Et les deux camarades se rendirent de nouveau à leur barrage. Ils furent satisfait et quelque part un peu surpris qu'il ait résisté à la nuit. Mais l'essentiel était ailleurs. Ils se penchèrent au-dessus du petit lac qu'ils avaient formé et se permirent un sourire. Les écrevisses étaient bien là. Elles étaient venues se repaitre des chairs mortes gisantes au beau milieu de ce vaste lit où elles étaient restées bloquées.
Le Bâtard tenait la couverture tendue juste devant lui quand le ciel devint subitement d'un gris très clair, comme si un voile continu de brume irradiait une douce lumière blanche. La lande avait perdu ses couleurs. La végétation pliait sous un vent qu'il ne ressentait pas sur sa peau, qui ne sifflait pas à ses oreilles. Cyrgil était devant lui suspendu en l'air, au-dessus de l'eau dans laquelle il allait plonger ; il n'avançait pas, il ne tombait pas. Au bout de très longues secondes, il entendit un sifflement. Il vit alors un serpent d'eau, couleur vert vif, sortir de la berge en face de lui et se mettre sous Cyrgil qu'il essaya de mordre.
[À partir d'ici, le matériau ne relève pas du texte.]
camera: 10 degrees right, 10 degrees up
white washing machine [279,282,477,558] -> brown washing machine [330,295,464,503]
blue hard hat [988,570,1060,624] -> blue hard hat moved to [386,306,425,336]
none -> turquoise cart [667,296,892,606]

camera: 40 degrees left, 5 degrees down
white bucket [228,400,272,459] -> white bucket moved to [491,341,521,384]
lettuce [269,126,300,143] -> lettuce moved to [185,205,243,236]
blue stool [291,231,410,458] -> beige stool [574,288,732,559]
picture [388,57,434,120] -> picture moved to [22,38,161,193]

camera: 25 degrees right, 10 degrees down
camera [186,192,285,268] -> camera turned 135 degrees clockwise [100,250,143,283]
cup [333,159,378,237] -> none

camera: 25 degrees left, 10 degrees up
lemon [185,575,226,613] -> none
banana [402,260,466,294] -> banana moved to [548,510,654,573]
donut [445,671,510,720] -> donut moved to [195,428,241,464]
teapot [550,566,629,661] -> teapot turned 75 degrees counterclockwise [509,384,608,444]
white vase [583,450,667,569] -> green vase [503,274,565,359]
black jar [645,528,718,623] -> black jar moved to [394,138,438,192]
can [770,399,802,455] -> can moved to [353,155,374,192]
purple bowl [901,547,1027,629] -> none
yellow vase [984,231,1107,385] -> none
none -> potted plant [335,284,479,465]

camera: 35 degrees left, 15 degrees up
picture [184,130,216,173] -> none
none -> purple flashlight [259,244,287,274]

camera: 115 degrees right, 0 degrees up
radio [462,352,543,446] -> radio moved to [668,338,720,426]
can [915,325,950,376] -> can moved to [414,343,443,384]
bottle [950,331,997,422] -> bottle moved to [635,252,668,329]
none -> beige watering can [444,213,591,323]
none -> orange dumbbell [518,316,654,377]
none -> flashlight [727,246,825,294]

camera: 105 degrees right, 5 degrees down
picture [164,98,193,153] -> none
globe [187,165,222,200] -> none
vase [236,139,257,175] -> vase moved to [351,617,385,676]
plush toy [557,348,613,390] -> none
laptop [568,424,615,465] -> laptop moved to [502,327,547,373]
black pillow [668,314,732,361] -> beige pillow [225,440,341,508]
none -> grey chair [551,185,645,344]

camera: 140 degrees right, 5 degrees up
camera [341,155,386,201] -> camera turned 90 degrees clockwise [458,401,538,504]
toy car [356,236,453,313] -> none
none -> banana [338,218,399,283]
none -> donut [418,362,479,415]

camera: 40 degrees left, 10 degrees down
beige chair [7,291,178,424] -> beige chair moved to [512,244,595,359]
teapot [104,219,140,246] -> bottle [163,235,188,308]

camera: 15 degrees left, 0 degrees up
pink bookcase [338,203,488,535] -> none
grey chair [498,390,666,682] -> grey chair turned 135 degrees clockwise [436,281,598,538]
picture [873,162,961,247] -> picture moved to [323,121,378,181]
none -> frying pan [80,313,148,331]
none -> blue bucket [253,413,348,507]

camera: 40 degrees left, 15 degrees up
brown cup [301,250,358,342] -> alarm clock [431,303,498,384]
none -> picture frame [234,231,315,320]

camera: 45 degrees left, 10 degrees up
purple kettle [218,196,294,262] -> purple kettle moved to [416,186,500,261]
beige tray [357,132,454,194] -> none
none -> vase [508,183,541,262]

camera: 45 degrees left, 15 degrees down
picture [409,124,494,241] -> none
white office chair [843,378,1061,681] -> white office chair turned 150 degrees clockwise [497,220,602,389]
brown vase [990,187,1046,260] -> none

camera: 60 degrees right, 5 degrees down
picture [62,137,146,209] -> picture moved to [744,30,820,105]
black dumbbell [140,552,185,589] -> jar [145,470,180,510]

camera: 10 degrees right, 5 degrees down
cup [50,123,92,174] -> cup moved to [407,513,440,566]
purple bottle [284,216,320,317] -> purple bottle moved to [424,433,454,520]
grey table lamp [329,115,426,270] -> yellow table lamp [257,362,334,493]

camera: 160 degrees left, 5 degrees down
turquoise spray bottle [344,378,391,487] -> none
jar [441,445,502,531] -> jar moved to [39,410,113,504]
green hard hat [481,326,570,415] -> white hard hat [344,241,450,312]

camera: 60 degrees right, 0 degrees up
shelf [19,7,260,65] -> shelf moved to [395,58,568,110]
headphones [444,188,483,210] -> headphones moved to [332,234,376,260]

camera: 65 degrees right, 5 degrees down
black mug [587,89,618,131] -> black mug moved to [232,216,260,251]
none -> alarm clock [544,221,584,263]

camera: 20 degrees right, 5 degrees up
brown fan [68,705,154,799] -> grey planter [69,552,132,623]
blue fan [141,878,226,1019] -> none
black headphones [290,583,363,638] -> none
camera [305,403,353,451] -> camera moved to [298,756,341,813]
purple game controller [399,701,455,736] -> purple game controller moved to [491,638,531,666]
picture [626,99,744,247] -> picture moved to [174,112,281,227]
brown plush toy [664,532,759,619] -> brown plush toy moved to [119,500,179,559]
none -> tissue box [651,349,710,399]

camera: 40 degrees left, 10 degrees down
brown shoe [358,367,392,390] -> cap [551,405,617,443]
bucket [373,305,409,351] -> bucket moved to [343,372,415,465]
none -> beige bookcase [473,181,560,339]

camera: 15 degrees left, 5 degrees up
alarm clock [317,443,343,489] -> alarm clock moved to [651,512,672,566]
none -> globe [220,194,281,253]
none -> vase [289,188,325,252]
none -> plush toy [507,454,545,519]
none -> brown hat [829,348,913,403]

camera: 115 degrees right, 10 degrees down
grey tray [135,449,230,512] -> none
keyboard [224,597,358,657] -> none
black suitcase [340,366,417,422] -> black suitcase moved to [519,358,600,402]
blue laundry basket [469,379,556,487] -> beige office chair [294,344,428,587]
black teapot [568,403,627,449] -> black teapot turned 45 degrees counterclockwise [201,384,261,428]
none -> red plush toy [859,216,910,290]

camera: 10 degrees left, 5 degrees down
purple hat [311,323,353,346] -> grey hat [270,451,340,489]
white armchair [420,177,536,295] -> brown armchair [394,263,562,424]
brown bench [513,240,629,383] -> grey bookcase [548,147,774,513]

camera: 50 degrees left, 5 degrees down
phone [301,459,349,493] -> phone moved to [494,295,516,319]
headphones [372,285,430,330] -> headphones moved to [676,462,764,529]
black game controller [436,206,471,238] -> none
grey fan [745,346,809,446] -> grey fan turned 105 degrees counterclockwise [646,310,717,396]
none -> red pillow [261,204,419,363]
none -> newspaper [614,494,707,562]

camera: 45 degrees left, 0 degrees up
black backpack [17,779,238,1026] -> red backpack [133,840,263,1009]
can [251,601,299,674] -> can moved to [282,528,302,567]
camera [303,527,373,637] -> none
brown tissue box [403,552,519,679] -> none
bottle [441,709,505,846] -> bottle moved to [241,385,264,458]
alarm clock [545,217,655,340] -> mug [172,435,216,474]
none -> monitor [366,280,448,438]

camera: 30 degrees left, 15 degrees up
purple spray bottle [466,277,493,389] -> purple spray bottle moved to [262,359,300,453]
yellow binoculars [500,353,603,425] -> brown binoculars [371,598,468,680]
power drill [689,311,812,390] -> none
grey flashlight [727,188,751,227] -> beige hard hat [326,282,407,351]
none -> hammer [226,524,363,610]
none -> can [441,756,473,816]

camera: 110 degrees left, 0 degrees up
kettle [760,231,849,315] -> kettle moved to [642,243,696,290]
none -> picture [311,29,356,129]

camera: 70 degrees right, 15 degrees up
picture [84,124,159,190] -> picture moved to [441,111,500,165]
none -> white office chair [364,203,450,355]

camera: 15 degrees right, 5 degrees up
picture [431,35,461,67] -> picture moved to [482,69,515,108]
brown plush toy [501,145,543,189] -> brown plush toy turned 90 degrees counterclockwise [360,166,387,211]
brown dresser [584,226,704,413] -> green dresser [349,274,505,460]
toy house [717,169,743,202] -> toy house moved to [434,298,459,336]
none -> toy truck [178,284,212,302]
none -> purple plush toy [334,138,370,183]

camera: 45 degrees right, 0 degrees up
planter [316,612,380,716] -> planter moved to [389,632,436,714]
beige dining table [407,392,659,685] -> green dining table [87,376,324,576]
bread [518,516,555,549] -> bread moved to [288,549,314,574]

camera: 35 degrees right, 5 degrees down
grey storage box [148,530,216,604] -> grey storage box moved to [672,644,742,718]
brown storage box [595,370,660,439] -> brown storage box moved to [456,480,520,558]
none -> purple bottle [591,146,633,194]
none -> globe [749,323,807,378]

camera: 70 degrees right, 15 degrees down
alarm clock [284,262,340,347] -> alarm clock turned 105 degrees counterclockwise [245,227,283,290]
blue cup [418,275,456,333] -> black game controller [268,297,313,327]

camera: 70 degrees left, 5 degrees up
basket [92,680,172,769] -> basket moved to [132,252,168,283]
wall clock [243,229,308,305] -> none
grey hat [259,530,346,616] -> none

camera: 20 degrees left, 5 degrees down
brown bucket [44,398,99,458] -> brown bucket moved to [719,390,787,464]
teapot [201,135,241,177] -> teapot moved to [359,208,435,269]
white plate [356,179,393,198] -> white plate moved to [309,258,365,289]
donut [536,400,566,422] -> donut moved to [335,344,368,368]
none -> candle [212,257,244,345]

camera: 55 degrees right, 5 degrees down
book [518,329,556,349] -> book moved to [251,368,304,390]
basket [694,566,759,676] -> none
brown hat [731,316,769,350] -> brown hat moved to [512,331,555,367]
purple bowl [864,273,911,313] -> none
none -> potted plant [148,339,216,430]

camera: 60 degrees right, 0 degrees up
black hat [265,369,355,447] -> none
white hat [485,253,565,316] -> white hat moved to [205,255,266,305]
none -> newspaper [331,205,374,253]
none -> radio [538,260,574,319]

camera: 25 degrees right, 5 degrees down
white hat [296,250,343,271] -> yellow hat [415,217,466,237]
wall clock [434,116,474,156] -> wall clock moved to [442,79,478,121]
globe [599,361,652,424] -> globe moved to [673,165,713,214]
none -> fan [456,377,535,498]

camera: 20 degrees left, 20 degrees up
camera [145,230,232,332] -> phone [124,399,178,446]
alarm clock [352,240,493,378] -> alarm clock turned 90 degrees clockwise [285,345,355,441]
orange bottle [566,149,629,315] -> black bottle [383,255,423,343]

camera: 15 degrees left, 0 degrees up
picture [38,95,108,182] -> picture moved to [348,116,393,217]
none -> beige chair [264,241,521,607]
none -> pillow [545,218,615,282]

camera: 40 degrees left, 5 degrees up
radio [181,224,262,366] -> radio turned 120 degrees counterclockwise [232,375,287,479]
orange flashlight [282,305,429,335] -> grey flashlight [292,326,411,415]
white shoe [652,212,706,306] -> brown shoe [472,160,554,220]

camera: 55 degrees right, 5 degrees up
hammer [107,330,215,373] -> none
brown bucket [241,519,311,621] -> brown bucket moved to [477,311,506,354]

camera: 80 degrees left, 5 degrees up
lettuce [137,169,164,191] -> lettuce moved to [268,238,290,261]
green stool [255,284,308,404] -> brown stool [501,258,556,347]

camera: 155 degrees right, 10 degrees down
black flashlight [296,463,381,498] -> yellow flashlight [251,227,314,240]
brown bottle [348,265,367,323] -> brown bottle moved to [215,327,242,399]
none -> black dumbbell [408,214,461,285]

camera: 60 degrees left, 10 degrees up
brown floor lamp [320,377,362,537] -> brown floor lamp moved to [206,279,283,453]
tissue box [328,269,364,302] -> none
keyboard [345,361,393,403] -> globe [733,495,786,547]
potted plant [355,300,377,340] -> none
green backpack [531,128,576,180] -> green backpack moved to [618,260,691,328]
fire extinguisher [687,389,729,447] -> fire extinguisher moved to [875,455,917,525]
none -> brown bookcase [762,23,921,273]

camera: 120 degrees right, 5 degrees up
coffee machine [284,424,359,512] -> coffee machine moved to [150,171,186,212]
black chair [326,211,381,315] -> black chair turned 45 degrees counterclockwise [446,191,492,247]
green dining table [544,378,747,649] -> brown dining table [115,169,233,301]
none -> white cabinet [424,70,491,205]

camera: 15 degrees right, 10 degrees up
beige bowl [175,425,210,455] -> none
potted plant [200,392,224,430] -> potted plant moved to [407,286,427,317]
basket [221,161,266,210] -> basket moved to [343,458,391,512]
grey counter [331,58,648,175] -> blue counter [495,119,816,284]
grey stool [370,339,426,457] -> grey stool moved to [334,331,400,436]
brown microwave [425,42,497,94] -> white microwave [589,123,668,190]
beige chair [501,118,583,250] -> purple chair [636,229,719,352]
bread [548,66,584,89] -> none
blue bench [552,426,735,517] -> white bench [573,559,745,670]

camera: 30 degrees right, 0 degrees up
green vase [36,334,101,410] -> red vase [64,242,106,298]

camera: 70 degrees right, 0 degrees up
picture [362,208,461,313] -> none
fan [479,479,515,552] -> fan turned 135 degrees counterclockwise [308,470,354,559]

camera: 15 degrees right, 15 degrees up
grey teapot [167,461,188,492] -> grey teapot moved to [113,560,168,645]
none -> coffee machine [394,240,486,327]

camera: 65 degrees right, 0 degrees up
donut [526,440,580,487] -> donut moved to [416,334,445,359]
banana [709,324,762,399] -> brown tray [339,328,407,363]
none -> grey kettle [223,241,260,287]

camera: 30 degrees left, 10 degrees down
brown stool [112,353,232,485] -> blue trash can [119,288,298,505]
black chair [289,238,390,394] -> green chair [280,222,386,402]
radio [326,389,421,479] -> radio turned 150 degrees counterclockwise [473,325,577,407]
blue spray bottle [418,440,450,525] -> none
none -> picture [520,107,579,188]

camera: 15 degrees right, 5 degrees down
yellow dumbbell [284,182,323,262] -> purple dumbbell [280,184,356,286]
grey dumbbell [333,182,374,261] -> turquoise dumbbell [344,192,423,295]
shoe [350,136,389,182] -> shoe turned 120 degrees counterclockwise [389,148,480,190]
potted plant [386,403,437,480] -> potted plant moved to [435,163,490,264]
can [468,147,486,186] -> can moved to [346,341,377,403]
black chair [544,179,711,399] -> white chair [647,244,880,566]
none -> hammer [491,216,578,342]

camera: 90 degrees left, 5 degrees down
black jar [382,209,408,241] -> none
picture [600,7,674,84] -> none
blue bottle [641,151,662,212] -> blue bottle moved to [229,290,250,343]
S'il se désintéressait du Bâtard, sa proie semblait obséder le reptile dont les mouvements se faisaient de plus en plus frénétiques, sauvages. Le pauvre enfant ne pouvait pas vraiment bouger, comme dans un mauvais rêve ; il ne pouvait pas hurler non plus pour alerter. Tout était infiniment lent, sauf le serpent à la peau verte qui se débattait furieusement pour atteindre sa proie. Mais le Bâtard devait agir et il poussa un grand cri intérieur pour se donner la force d'agir. Il banda sa volonté pour essayer de vaincre le carcan invisible qui le retenait.
Tout s'accéléra sans prévenir. Il sentit l'humus humide, les caresses du vent, la terre meuble, Cyrgil qui se débattait en riant, à un pas de la rive. Le Bâtard l'avait fait tomber en lui enserrant les jambes dans ses bras. Juste devant eux, un serpent surgi de la terre et s'élança sur l'eau, ondoyant sur les vaguelettes pour traverser le ruisseau puis disparut dans l'herbe de la plaine à une bonne dizaine de pas. Les enfants le regardèrent onduler puis se mirent à la pêche aux écrevisses.
Ce soir là, le Bâtard ne mangea pas les succulentes écrevisses et discuta jusque tard avec les étoiles.